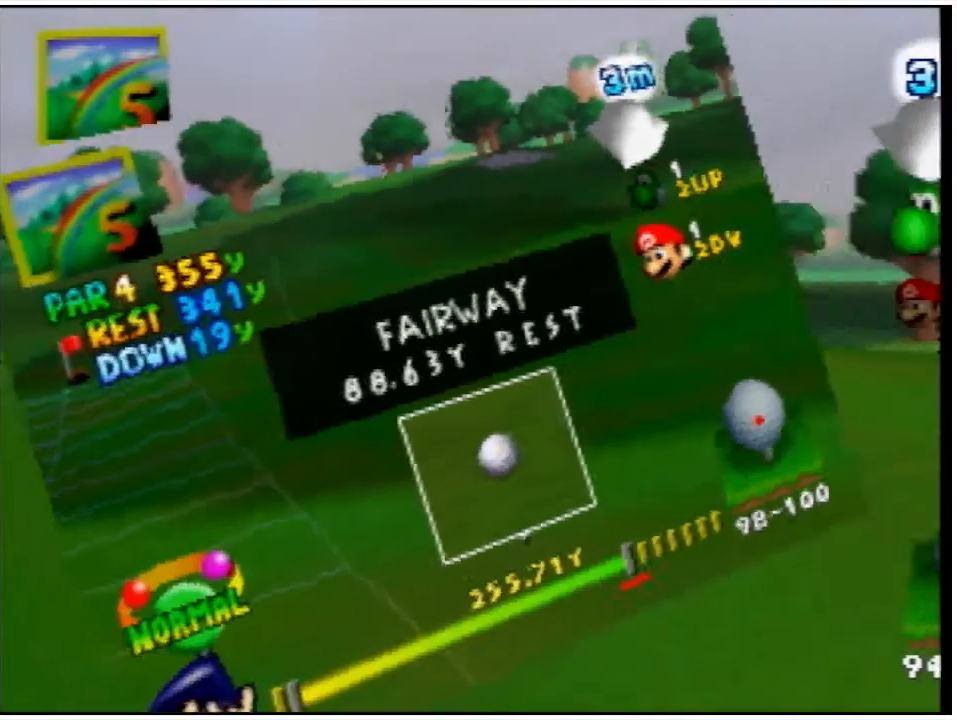
{"buttons": [], "left_stick": "center", "events": []}
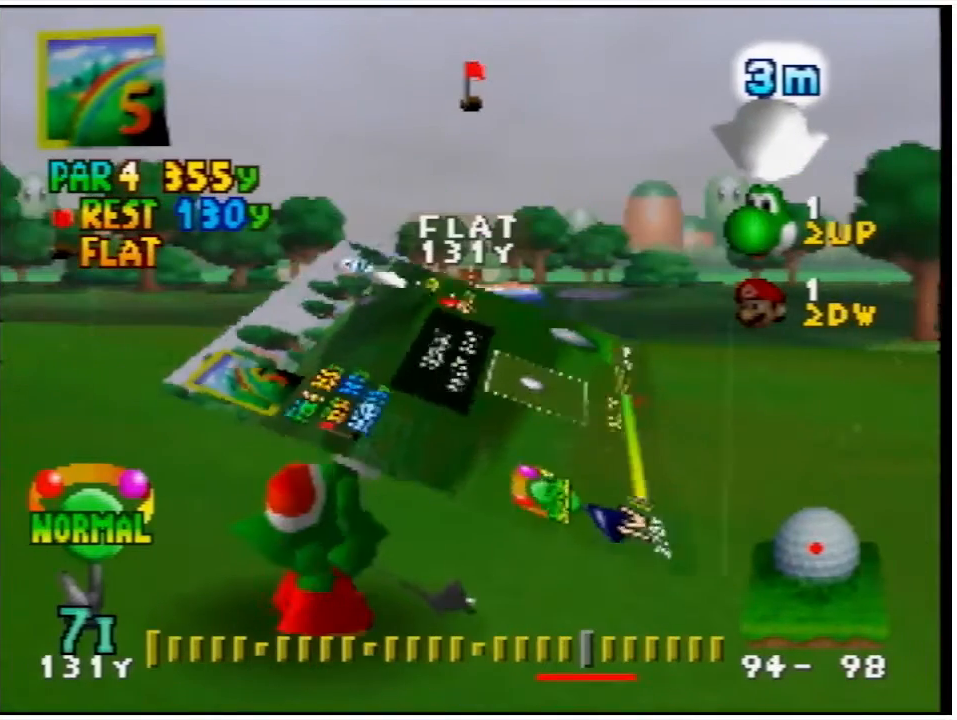
{"buttons": [], "left_stick": "center", "events": []}
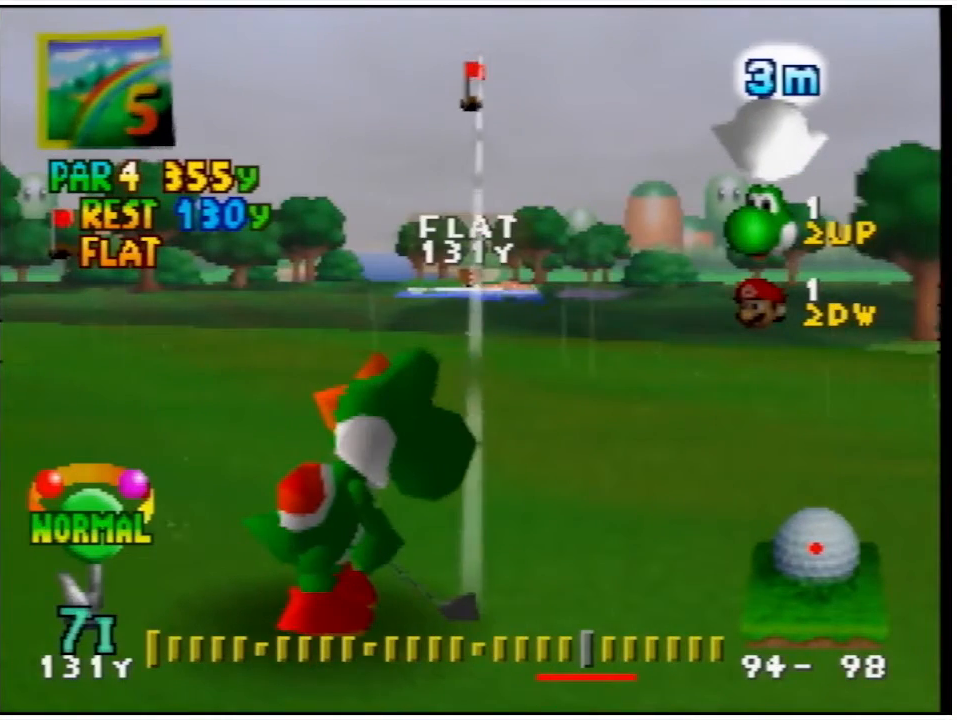
{"buttons": ["DPAD_LEFT"], "left_stick": "center", "events": [[467, "DPAD_LEFT", "down"]]}
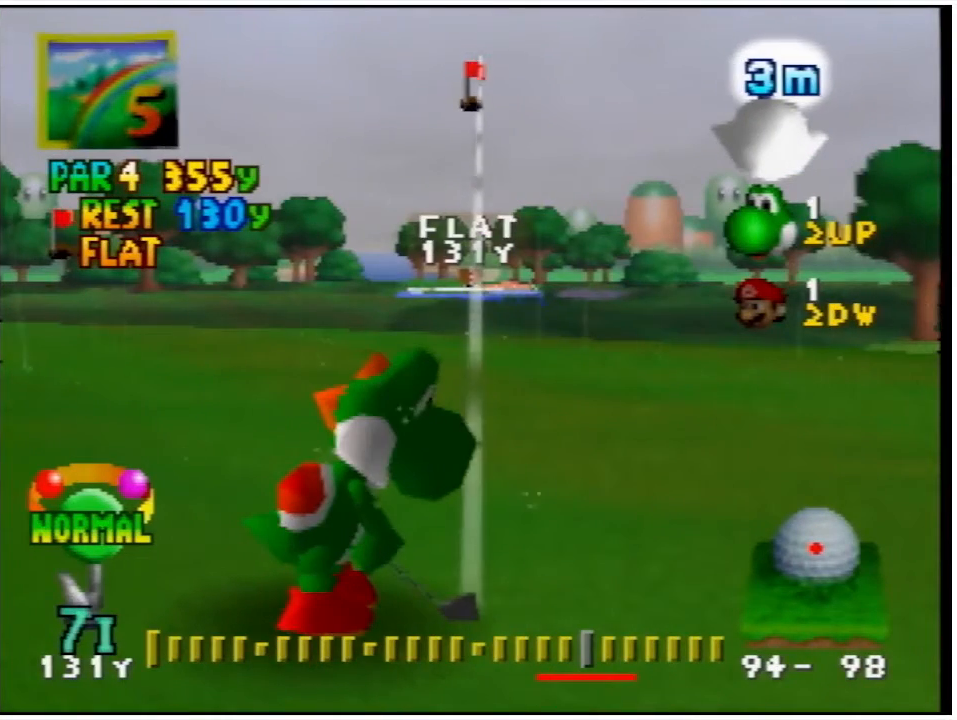
{"buttons": ["DPAD_LEFT"], "left_stick": "center", "events": [[200, "DPAD_LEFT", "up"], [400, "DPAD_LEFT", "down"]]}
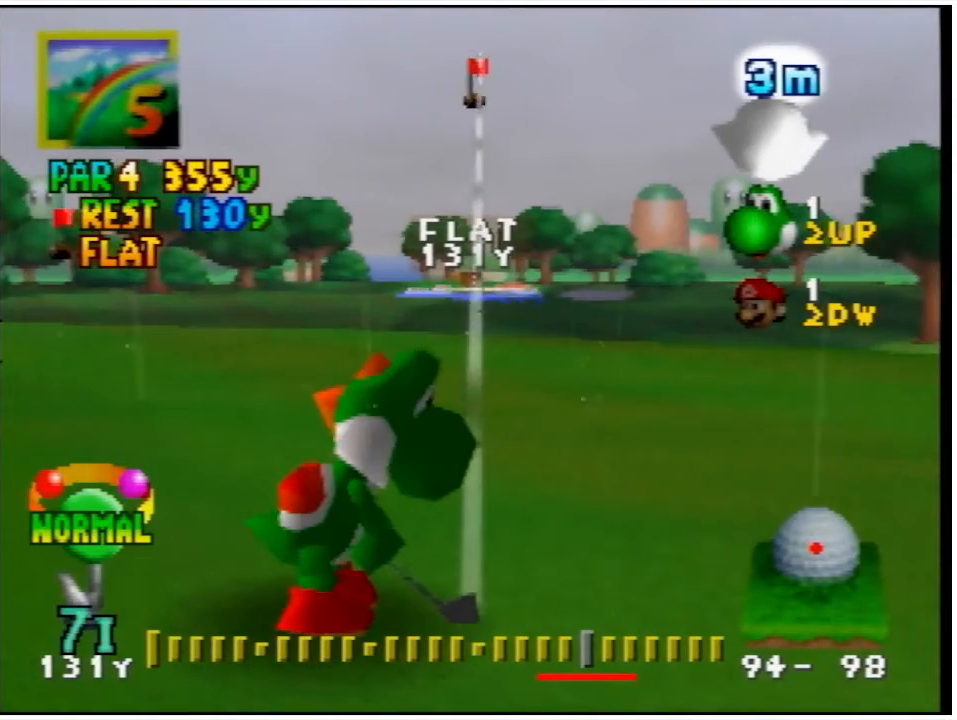
{"buttons": ["DPAD_LEFT"], "left_stick": "center", "events": [[133, "DPAD_LEFT", "up"], [400, "DPAD_LEFT", "down"]]}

------------------------

# Problem statement:
A word-for-word copy of the records is needed, with no pictures carried over.

# Task response:
{"buttons": [], "left_stick": "center", "events": []}
{"buttons": [], "left_stick": "center", "events": []}
{"buttons": ["DPAD_LEFT"], "left_stick": "center", "events": [[467, "DPAD_LEFT", "down"]]}
{"buttons": ["DPAD_LEFT"], "left_stick": "center", "events": [[200, "DPAD_LEFT", "up"], [400, "DPAD_LEFT", "down"]]}
{"buttons": ["DPAD_LEFT"], "left_stick": "center", "events": [[133, "DPAD_LEFT", "up"], [400, "DPAD_LEFT", "down"]]}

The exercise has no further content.